The Vero Beach Book Festival
Program of the
Laura (Riding) Jackson Foundation
Laura Riding was a widely noted avant-garde poet of the 1920’s, and the only female member of the “Fugitives” group, which included Robert Penn Warren, Allen Tate, and John Crowe Ransom. She moved to Europe in 1925 at the invitation of English writer Robert Graves, and lived and collaborated with him in Egypt and Europe for fourteen years. Eventually they settled in Majorca, Spain, where they ran a small literary press and hosted many international scholars and writers. In 1939, Riding and Graves came to the United States to continue their work promoting international peace through writing, taking up residence in the Pennsylvania home of time magazine poetry critic, Schuyler B. Jackson. That summer, Riding renounced poetry and ended her relationship with Graves. She married Jackson in 1941 and moved with him to Wabasso, Florida, where they bought a small frame home and an 11 acre citrus grove.
The Jacksons raised citrus organically for a gift fruit business and worked on an unprecedented dictionary in which each word had only one definition. They set aside the dictionary when they recognized they had to first set forth their philosophy of language. Schuyler died in 1968, but Laura continued the project, completing it with the assistance of a Guggenheim Foundation Fellowship. She won the Bollingen Prize for poetry in 1990. Laura (Riding) Jackson died in Sebastian, Florida on September 2, 1991. The Jackson’s treatise was published in 1997 as Rational Meaning: A New Foundation for the Definition of Words and Supplementary Essays by the University Press of Virginia. She is recognized in Who’s Who in 20th Century Literature as “The most consistently good woman poet of all time”. Her official biography, A Mannered Grace, by Elizabeth Friedmann, was published by Persea in January 2005.

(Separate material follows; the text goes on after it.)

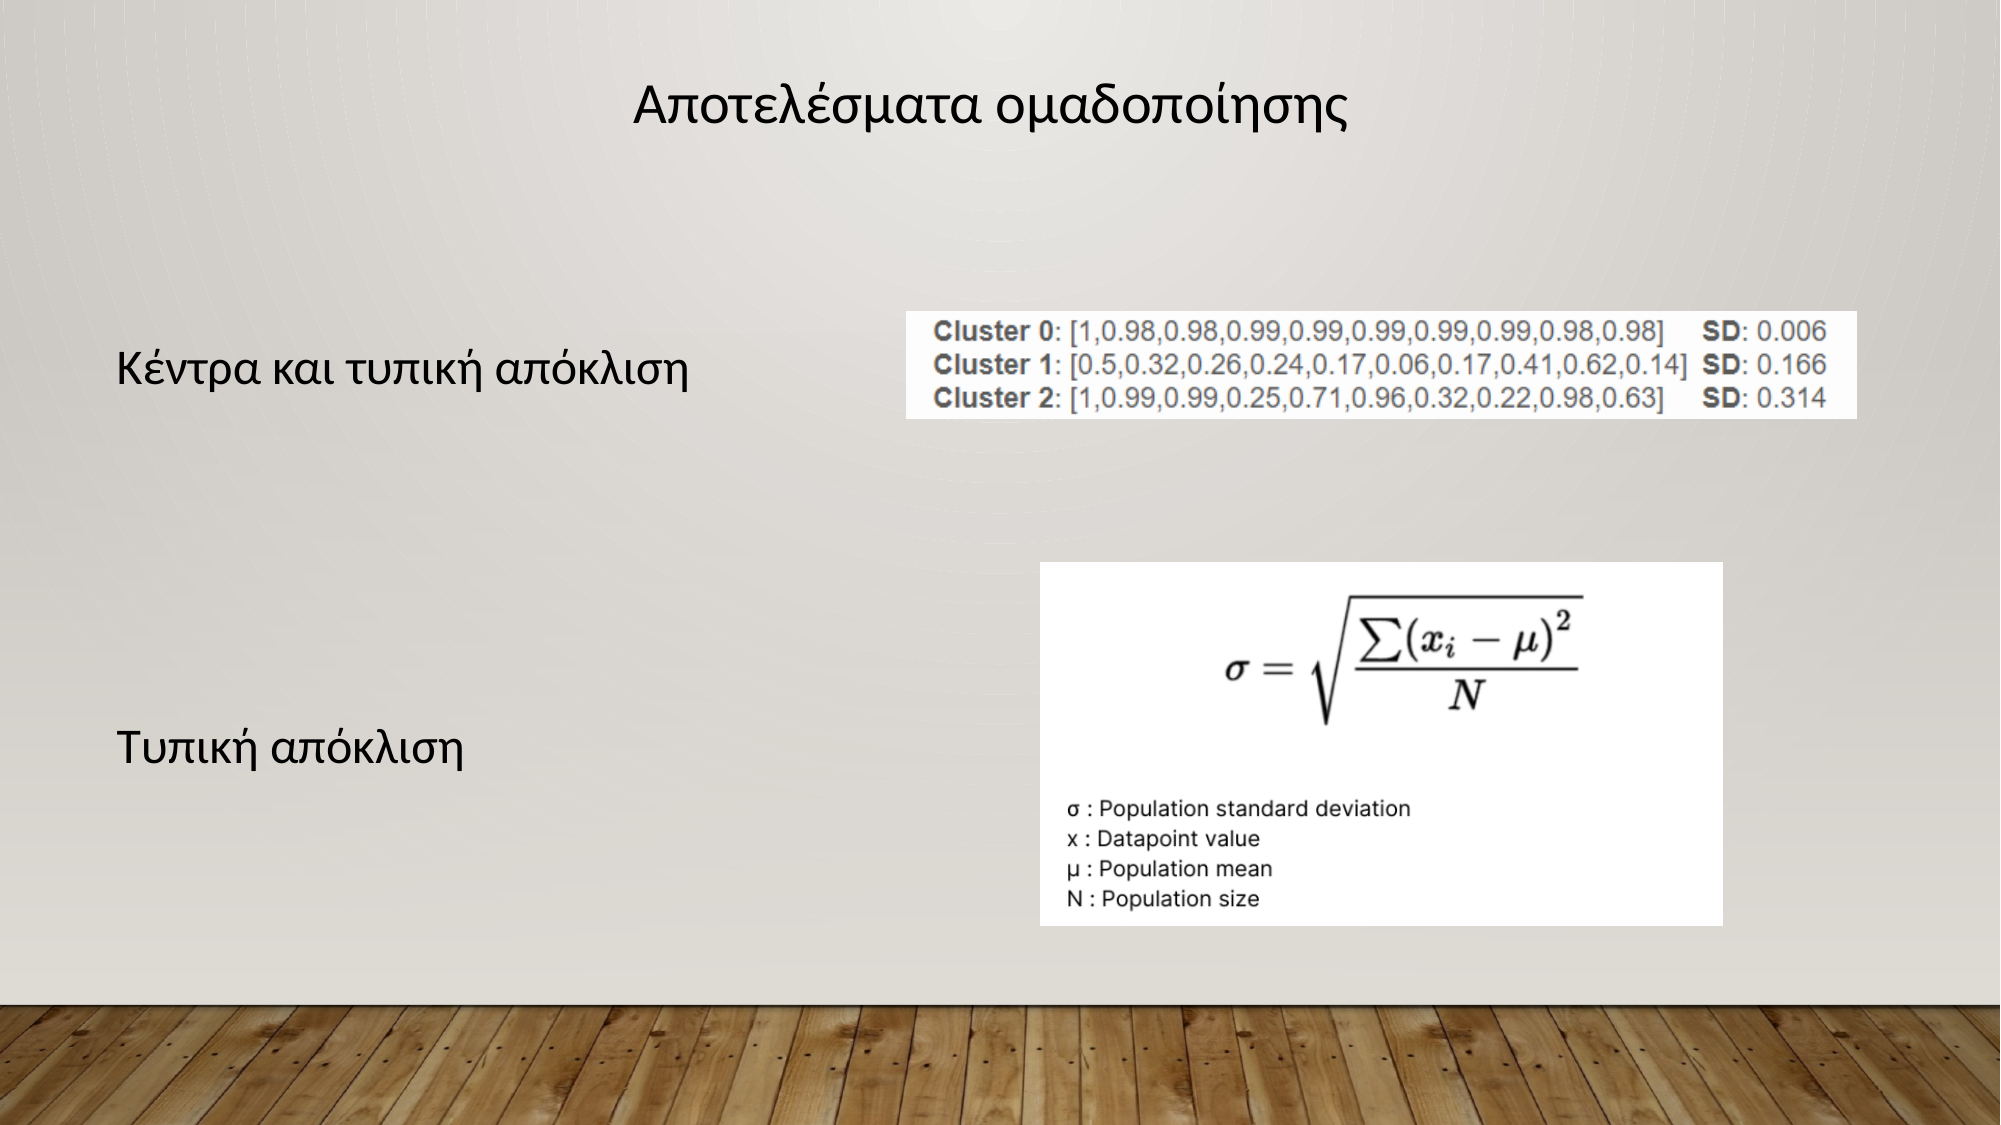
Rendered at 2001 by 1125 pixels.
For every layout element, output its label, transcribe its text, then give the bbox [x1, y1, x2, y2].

The Jackson’s home was constructed about 1890 when the region was a wilderness. It is a good example of Florida’s historic “cracker” style of vernacular architecture. Because Laura lived in her very simply and rustically furnished home without electricity (until 1989 when live-in aides insisted on having it), the house reflects a way of life that would have been characteristic of a much earlier time.
After her death in 1991, the house was threatened with demolition, so in 1992 a group of concerned individuals including Steven Mohler, Greg Smith and Rene VanDeVoorde created the Laura (Riding) Jackson Foundation, a private nonprofit organization, to move the home to the grounds of the environmental learning Center. Through the leadership of Charlotte Terry, and with the help of others, the Foundation has used Laura’s home and its preservation to build programs and literary activities including public educational programs in literature, history, architecture and the environment. Activities ranged from poetry readings for adults to a tour of the home. The home, registered as Friends of the Library USA National Literary Landmark and listed on the Florida literary Map, was severely damaged during Hurricanes Frances and Jeanne and is presently closed to the pubic while being restored.
The Foundation’s public programs, including Teen Writers Workshops, which have served over 800 9th through 12th graders from six Florida counties and English language students at the University of Hanoi (funded thou the International cultural exchange program), are offered in other venues because of the small size of the historic home.
Planning for the 1st Vero Beach Book Festival began in 2004, but the Book Festival was rescheduled to November of 2005 due to the extensive damage Hurricanes Frances and Jeanne did to the community. The Book Festivals are staged in multiple venues throughout the older downtown Vero Beach as an expression of the foundation’s commitment to the community’s heritage assets.
The Foundation achieves its mission by emphasizing in its public programs the skills and dedication required to be a good writer, the possibilities of a life devoted to writing and the value of a lifelong engagement with great literature. The Foundation’s vision is to become a primary provider of literary and humanities-based programs for a broad range of audiences.
For more information about Laura and the Laura (Riding) Jackson Foundation, please visit the Foundation’s website www.lauraridingjackson.com.
“New From Laura (Riding) Jackson”
August 2007
Nottingham Trent University of England has developed a new website on Laura (Riding) Jackson
The University of Michigan has just published The Failure of Poetry, The Promise of Language edited by John Nolan. Harper’s magazine is reprinting an excerpt from The Failure of Poetry, The Promise of Language in their October issue. The excerpt is entitled “Notes for the Time of Ultimate Candor”.